- Input records
[Start of Attachment]

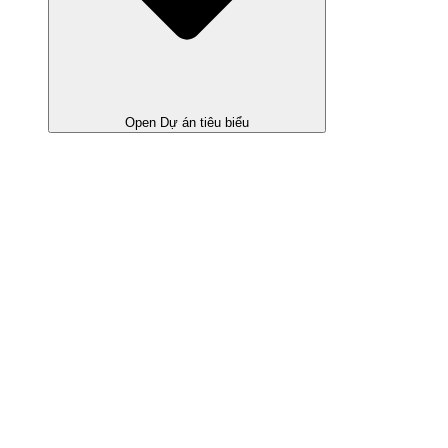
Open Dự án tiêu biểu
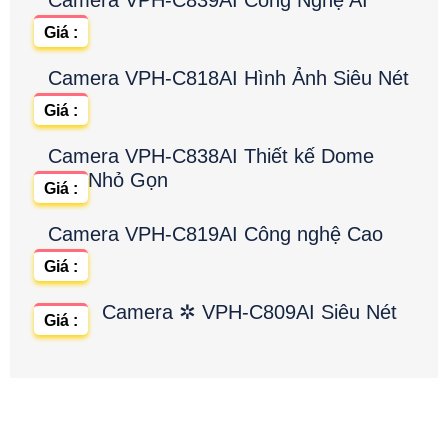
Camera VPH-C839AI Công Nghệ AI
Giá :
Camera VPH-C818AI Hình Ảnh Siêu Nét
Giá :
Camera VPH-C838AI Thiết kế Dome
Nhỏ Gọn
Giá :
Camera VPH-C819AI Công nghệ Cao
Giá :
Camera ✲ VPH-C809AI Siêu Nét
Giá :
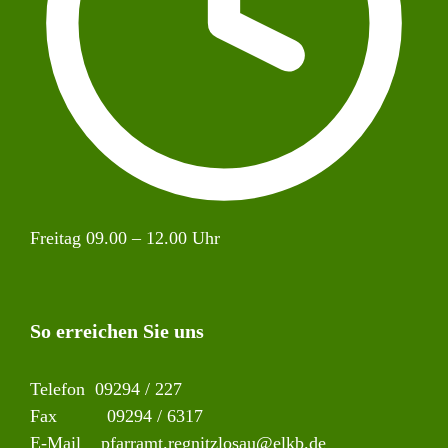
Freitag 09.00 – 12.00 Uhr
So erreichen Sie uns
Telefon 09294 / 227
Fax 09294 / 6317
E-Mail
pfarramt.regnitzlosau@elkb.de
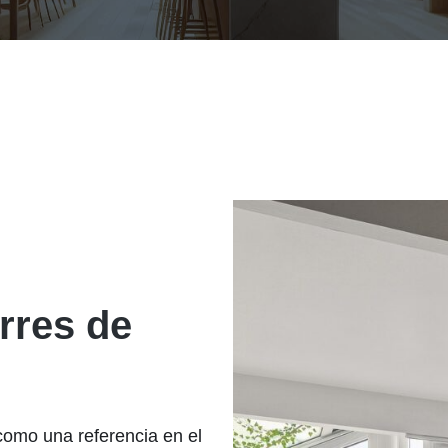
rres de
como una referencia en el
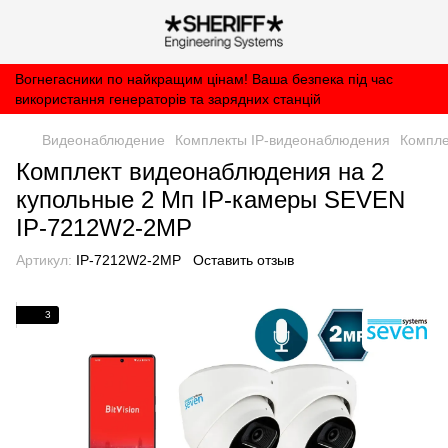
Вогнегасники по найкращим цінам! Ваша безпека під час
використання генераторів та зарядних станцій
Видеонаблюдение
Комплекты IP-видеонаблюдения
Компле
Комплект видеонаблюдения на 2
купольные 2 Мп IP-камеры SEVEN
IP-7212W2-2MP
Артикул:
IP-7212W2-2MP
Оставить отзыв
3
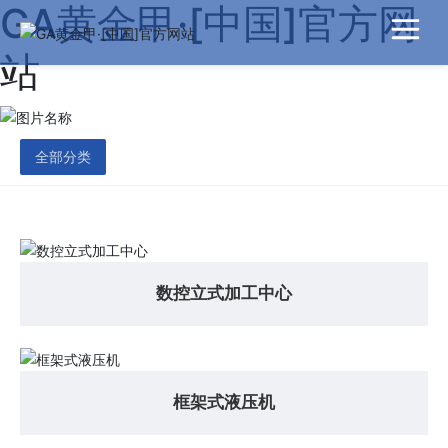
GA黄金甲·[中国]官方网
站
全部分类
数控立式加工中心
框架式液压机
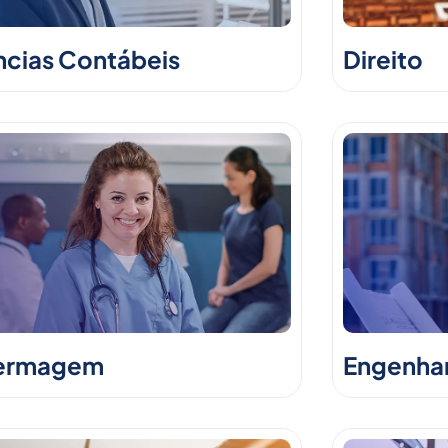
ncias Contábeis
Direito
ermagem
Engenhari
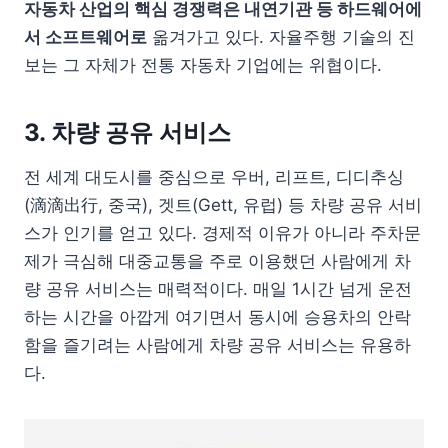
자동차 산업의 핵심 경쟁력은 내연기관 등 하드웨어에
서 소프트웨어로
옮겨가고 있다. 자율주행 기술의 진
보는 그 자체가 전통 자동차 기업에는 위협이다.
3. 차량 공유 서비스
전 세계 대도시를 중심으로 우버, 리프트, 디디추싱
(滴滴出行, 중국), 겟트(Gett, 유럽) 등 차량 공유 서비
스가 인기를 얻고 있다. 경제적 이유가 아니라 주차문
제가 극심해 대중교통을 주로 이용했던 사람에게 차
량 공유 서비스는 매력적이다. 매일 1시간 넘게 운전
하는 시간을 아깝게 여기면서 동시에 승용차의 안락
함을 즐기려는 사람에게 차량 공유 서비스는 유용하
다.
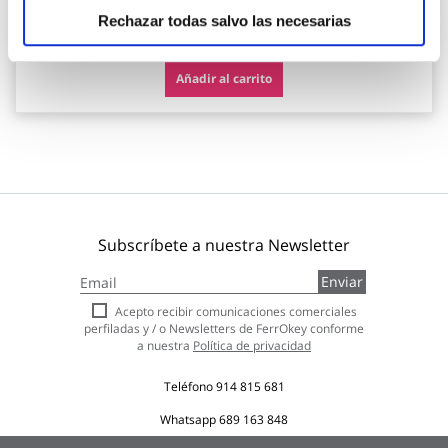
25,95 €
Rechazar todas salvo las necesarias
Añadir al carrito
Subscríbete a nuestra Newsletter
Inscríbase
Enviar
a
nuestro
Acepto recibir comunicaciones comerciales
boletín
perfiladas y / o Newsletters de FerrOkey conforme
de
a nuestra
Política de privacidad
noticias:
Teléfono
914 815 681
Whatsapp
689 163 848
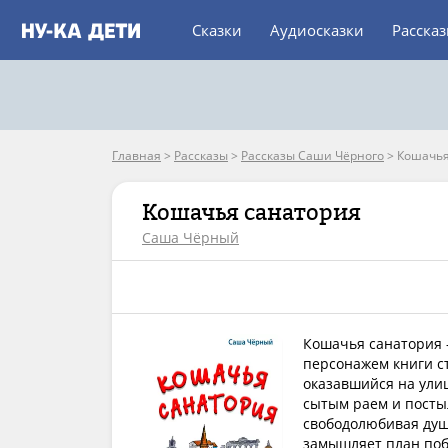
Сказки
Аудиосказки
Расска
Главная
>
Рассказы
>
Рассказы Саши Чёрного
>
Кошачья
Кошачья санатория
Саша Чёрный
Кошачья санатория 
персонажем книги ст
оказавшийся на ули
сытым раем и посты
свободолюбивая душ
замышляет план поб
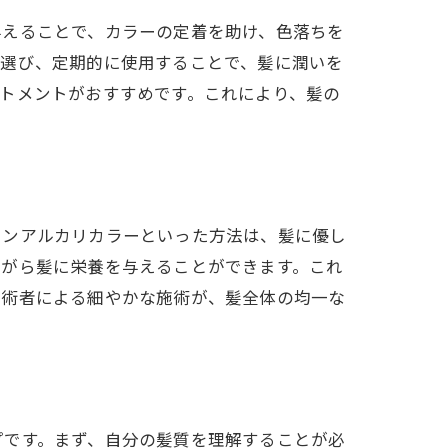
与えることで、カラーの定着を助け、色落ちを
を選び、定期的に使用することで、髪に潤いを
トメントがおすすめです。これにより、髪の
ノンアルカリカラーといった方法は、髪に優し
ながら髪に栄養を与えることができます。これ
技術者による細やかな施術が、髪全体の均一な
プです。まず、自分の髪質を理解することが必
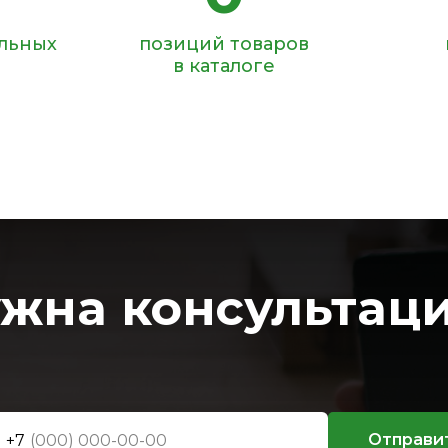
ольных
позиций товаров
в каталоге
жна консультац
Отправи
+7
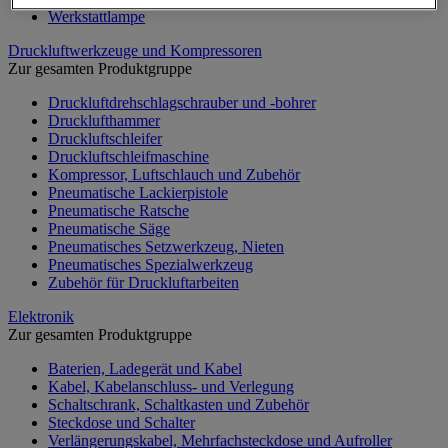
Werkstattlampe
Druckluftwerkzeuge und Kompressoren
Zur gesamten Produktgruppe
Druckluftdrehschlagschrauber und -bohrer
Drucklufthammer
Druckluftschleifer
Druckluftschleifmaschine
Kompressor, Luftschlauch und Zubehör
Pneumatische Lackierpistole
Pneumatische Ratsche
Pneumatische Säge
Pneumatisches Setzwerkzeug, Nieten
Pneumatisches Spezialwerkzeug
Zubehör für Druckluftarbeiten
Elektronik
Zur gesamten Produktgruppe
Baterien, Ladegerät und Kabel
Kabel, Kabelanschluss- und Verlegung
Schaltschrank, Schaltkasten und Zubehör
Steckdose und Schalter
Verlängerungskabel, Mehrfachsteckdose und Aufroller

[End of Attachment]

- Exercise instructions
Output the listing above in full, exactly. No images.

- Exercise answer
Open Dự án tiêu biểu
Camera VPH-C839AI Công Nghệ AI
Giá :
Camera VPH-C818AI Hình Ảnh Siêu Nét
Giá :
Camera VPH-C838AI Thiết kế Dome
Nhỏ Gọn
Giá :
Camera VPH-C819AI Công nghệ Cao
Giá :
Camera ✲ VPH-C809AI Siêu Nét
Giá :
Freitag 09.00 – 12.00 Uhr
So erreichen Sie uns
Telefon 09294 / 227
Fax 09294 / 6317
E-Mail
pfarramt.regnitzlosau@elkb.de
rres de
como una referencia en el
Вогнегасники по найкращим цінам! Ваша безпека під час
використання генераторів та зарядних станцій
Видеонаблюдение
Комплекты IP-видеонаблюдения
Компле
Комплект видеонаблюдения на 2
купольные 2 Мп IP-камеры SEVEN
IP-7212W2-2MP
Артикул:
IP-7212W2-2MP
Оставить отзыв
3
GA黄金甲·[中国]官方网
站
全部分类
数控立式加工中心
框架式液压机
ncias Contábeis
Direito
ermagem
Engenhari
자동차 산업의 핵심 경쟁력은 내연기관 등 하드웨어에
서 소프트웨어로
옮겨가고 있다. 자율주행 기술의 진
보는 그 자체가 전통 자동차 기업에는 위협이다.
3. 차량 공유 서비스
전 세계 대도시를 중심으로 우버, 리프트, 디디추싱
(滴滴出行, 중국), 겟트(Gett, 유럽) 등 차량 공유 서비
스가 인기를 얻고 있다. 경제적 이유가 아니라 주차문
제가 극심해 대중교통을 주로 이용했던 사람에게 차
량 공유 서비스는 매력적이다. 매일 1시간 넘게 운전
하는 시간을 아깝게 여기면서 동시에 승용차의 안락
함을 즐기려는 사람에게 차량 공유 서비스는 유용하
다.
25,95 €
Rechazar todas salvo las necesarias
Añadir al carrito
Subscríbete a nuestra Newsletter
Inscríbase
Enviar
a
nuestro
Acepto recibir comunicaciones comerciales
boletín
perfiladas y / o Newsletters de FerrOkey conforme
de
a nuestra
Política de privacidad
noticias:
Teléfono
914 815 681
Whatsapp
689 163 848
Сказки
Аудиосказки
Расска
Главная
>
Рассказы
>
Рассказы Саши Чёрного
>
Кошачья
Кошачья санатория
Саша Чёрный
Кошачья санатория 
персонажем книги ст
оказавшийся на ули
сытым раем и посты
свободолюбивая душ
замышляет план поб
与えることで、カラーの定着を助け、色落ちを
を選び、定期的に使用することで、髪に潤いを
トメントがおすすめです。これにより、髪の
ノンアルカリカラーといった方法は、髪に優し
ながら髪に栄養を与えることができます。これ
技術者による細やかな施術が、髪全体の均一な
プです。まず、自分の髪質を理解することが必
ольных
позиций товаров
в каталоге
жна консультац
Отправи
+7
Werkstattlampe
Druckluftwerkzeuge und Kompressoren
Zur gesamten Produktgruppe
Druckluftdrehschlagschrauber und -bohrer
Drucklufthammer
Druckluftschleifer
Druckluftschleifmaschine
Kompressor, Luftschlauch und Zubehör
Pneumatische Lackierpistole
Pneumatische Ratsche
Pneumatische Säge
Pneumatisches Setzwerkzeug, Nieten
Pneumatisches Spezialwerkzeug
Zubehör für Druckluftarbeiten
Elektronik
Zur gesamten Produktgruppe
Baterien, Ladegerät und Kabel
Kabel, Kabelanschluss- und Verlegung
Schaltschrank, Schaltkasten und Zubehör
Steckdose und Schalter
Verlängerungskabel, Mehrfachsteckdose und Aufroller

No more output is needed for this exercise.